Asian local currency bonds have various intrinsic strengths, which make them an alternative safe haven asset with low correlations to risk assets…
For professional investors and advisers only.This document is not suitable for retail
Pieter van der Schaft, Product Specialist, Asian Fixed Income
Although Asian local currency bonds posted negative returns during May, these were much smaller than those of developed market bonds. In fact, Asian local currency bonds have various intrinsic strengths, which make them an alternative safe haven asset with low correlations to risk assets. They also offer a superior risk-return profile versus developed market bonds when currency-hedged. An added benefit is that Asian local currency bonds offer yields which remain near historically high levels relative to US Treasuries.

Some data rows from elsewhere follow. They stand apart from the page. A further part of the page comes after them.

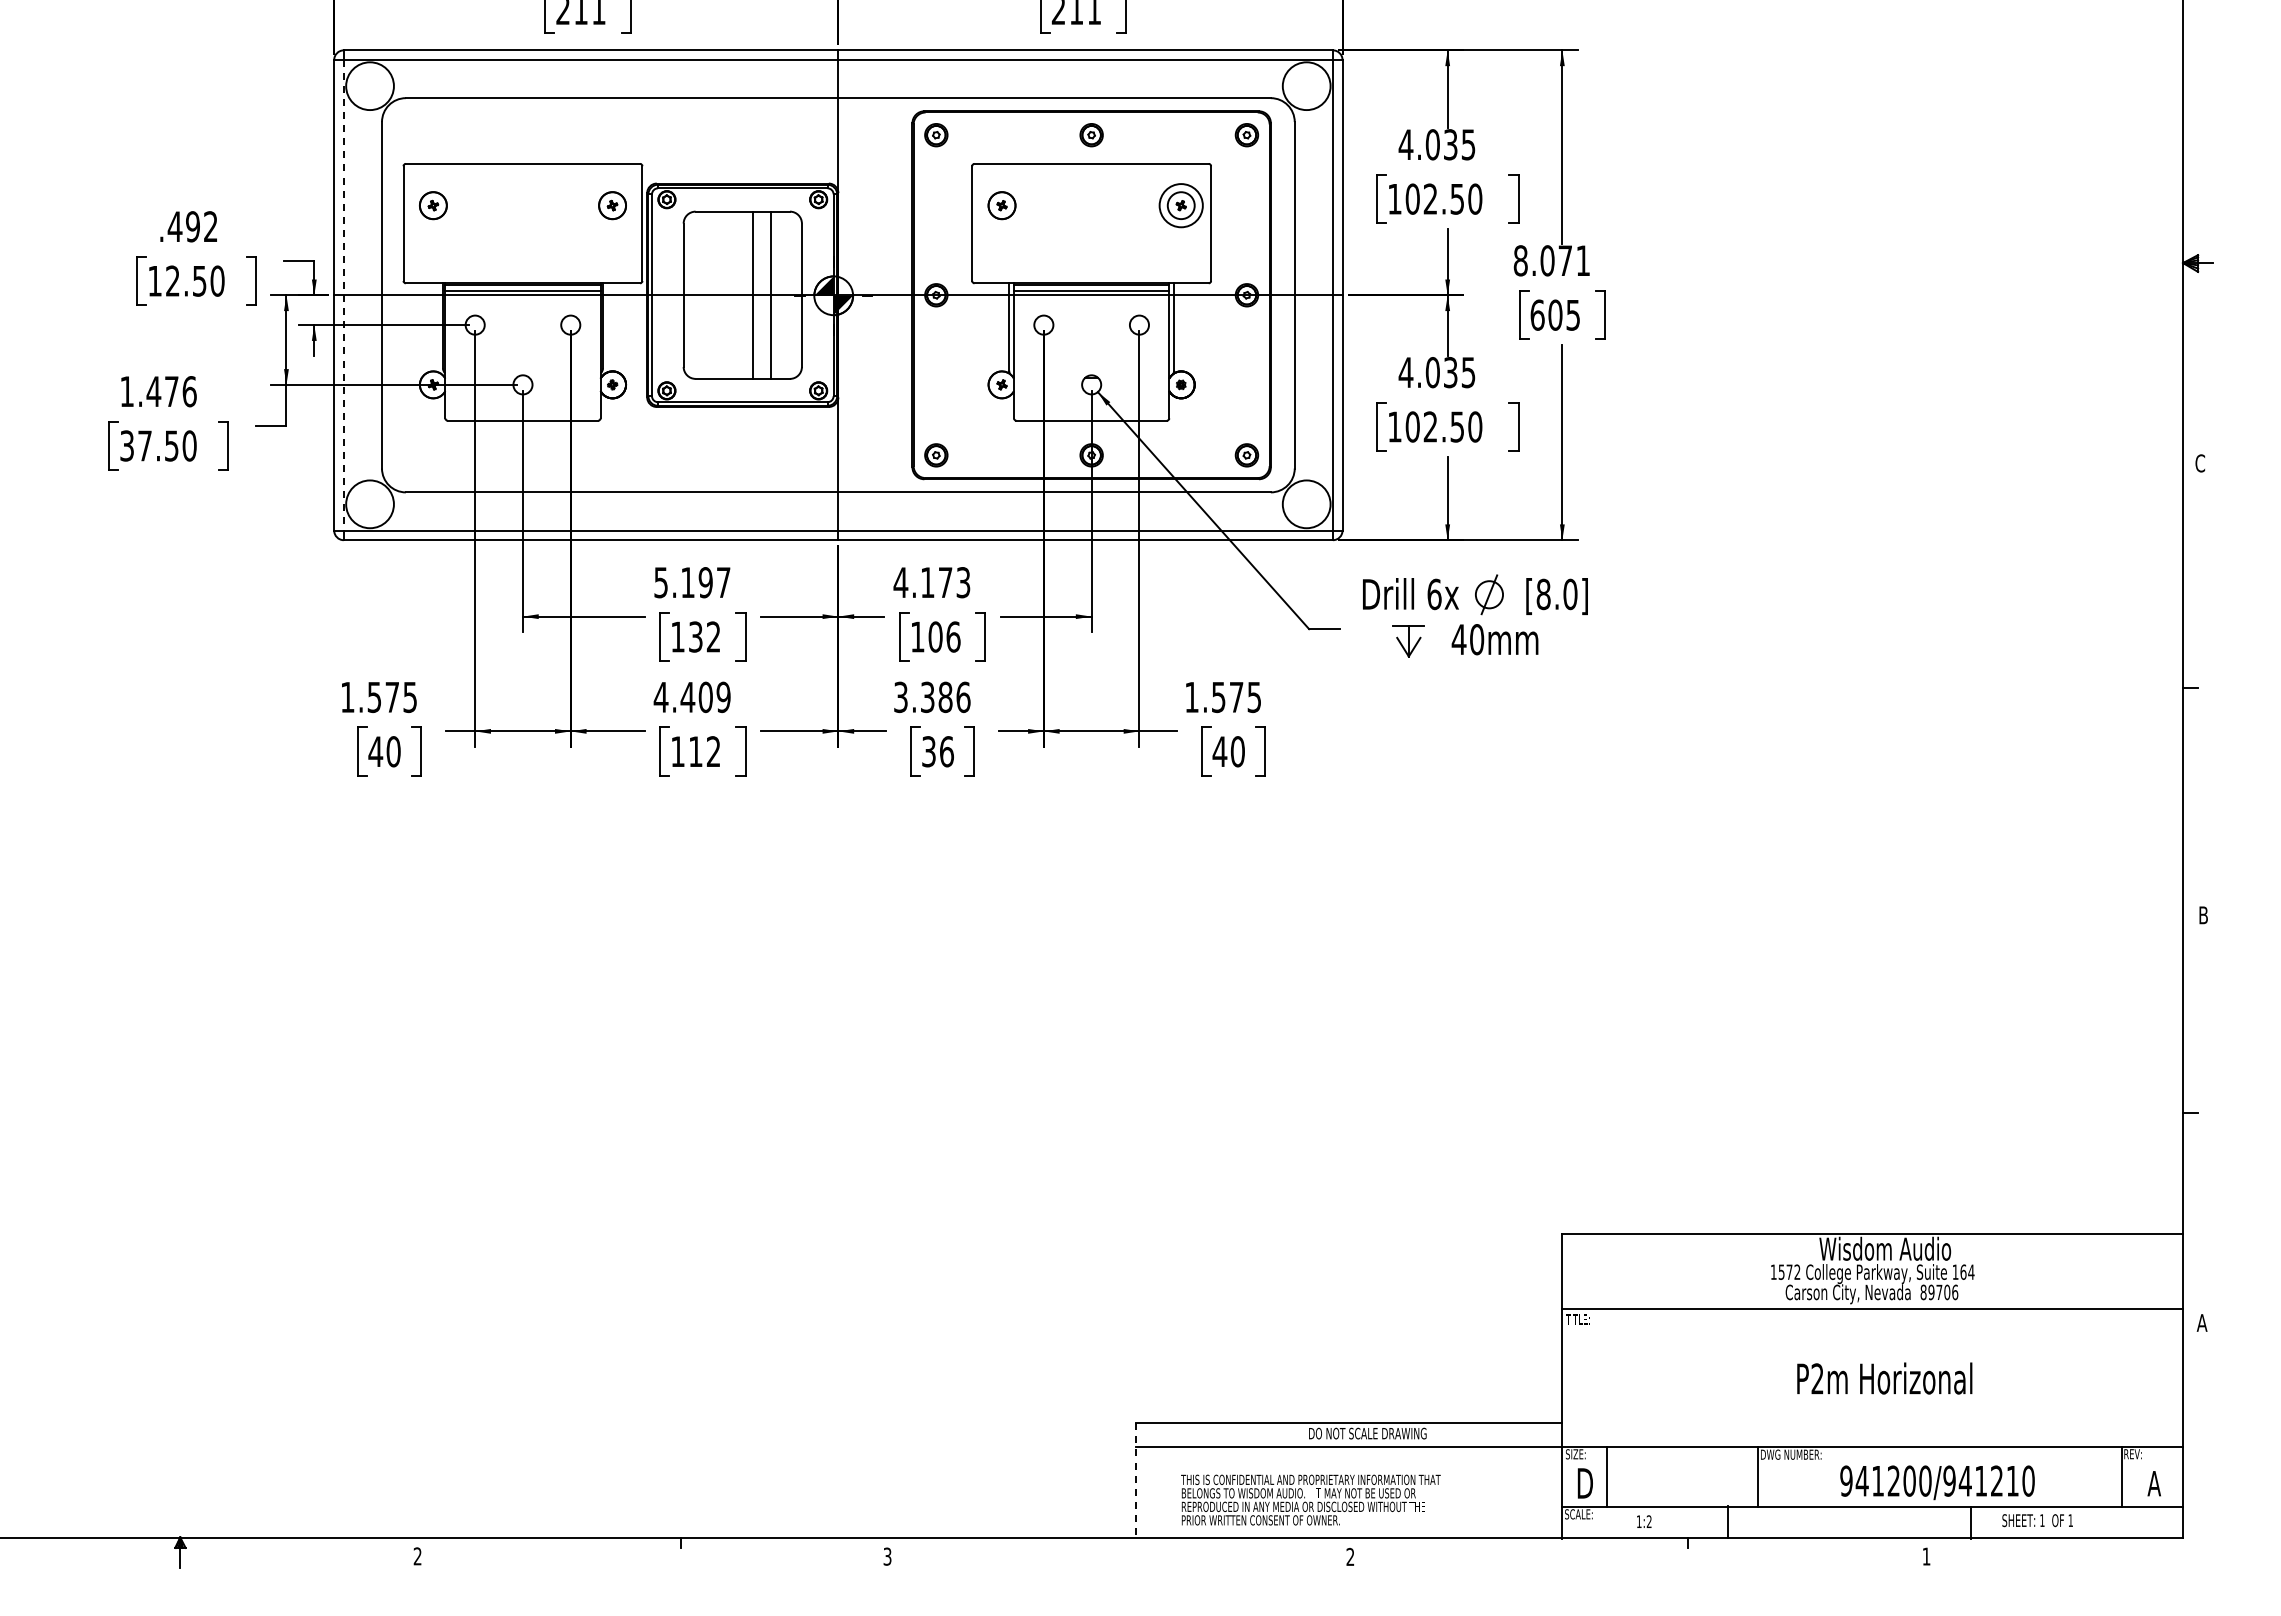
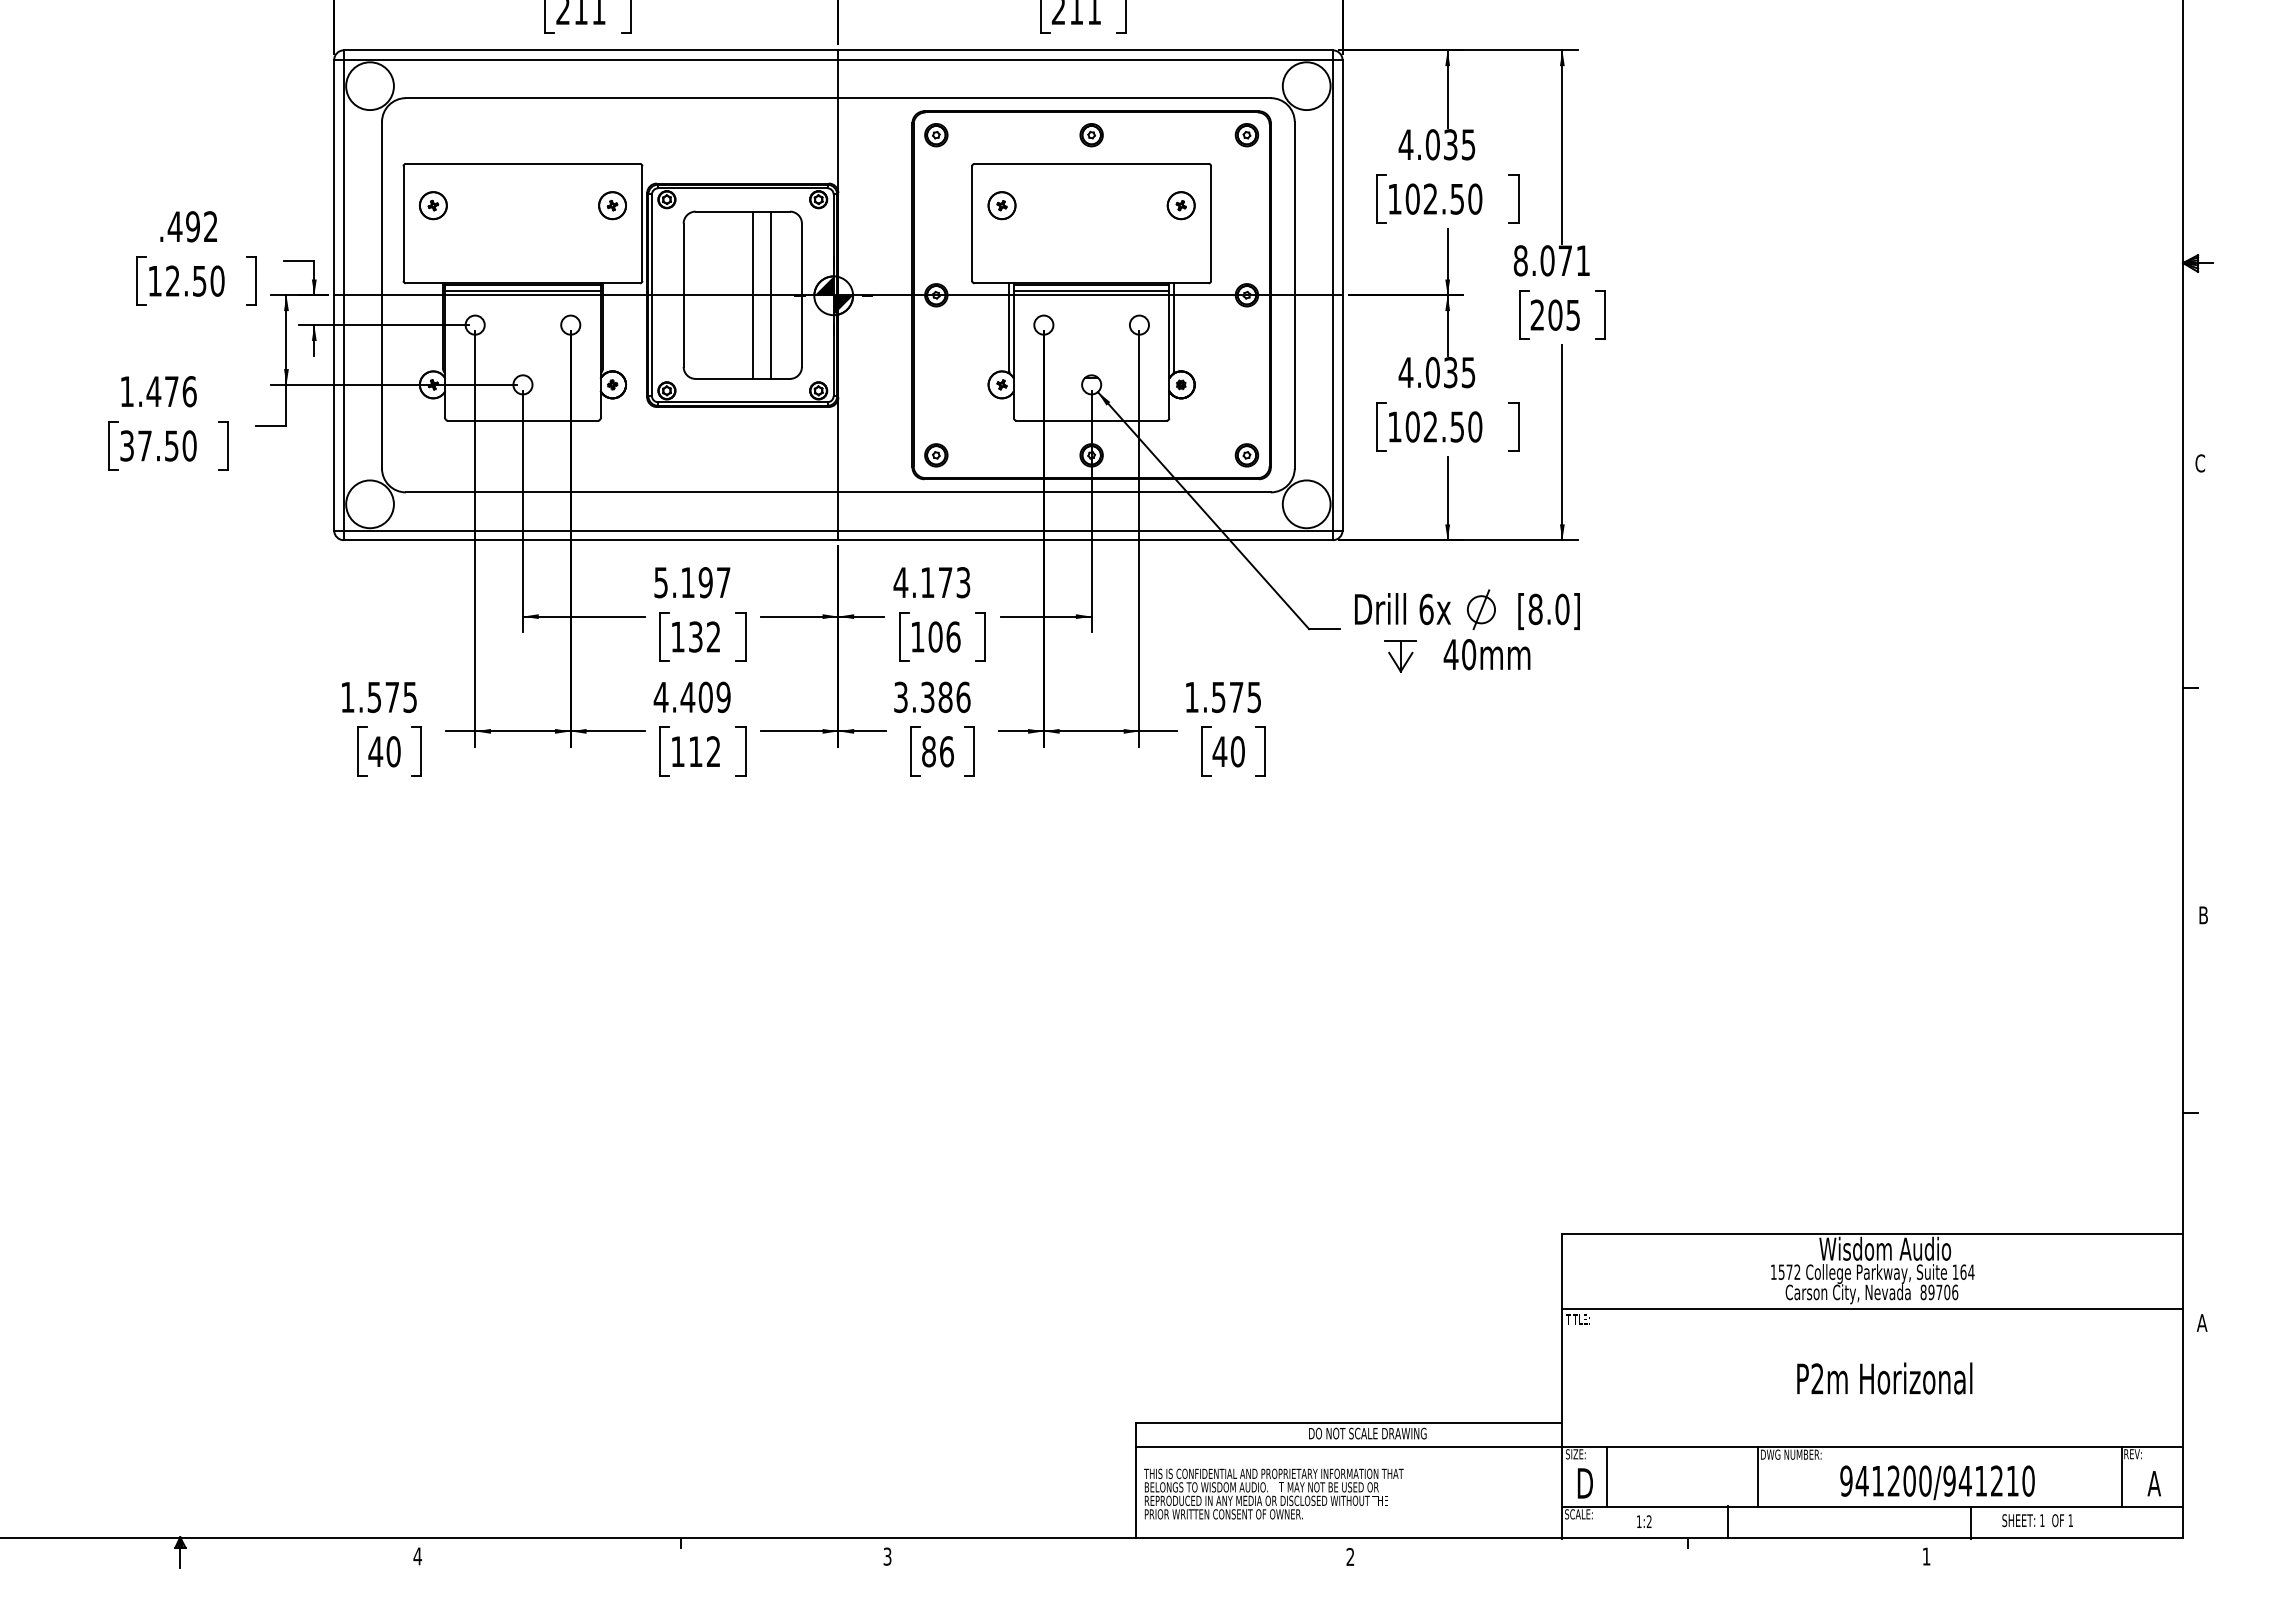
circle at (1180, 205) diameter: 43 px -> 27 px
line at (343, 295): dashed -> solid
text at (1537, 314): 605 -> 205
part at (1475, 615) position: (1475, 615) -> (1467, 630)
text at (928, 751): 36 -> 86
line at (1135, 1480): dashed -> solid
text at (1310, 1499) position: (1310, 1499) -> (1273, 1493)
text at (417, 1556): 2 -> 4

The benefits of diversification
Amid severe weakness in most developed government bond and emerging market (EM) local currency bond markets during May, Asian local currency bond markets showed greater resilience with a negative return of -2.60%. This compares to negative returns of -3.44% and -5.65% for the Citi WGBI and JPM GBI broad diversified indices, respectively. This resilience of Asian local currency bonds is reflective of various intrinsic strengths of the asset class. Firstly, the HSBC Asian local currency bond index offers exposure to 11 liquid bond markets, which are generally rated investment grade. It covers economies with diverse levels of per capita incomes, economic structures and currency regimes (exhibit 1). For instance, 55% of countries in the HSBC ALBI index (by market cap) are rated AA or above, 23% of bonds in the index are denominated in currencies (CNY, CNH and HKD) which track the USD closely, while 25% of the index consists of countries (India, Indonesia, the Philippines) which are classified by the World Bank as lower middle income. This results in significant diversification benefits. Only four markets suffered significant negative returns (in excess of -1% in USD terms) in May and – with the exception of Indonesia – these were generally the region’s high grade markets (HK, Singapore), which are more sensitive to US Treasuries.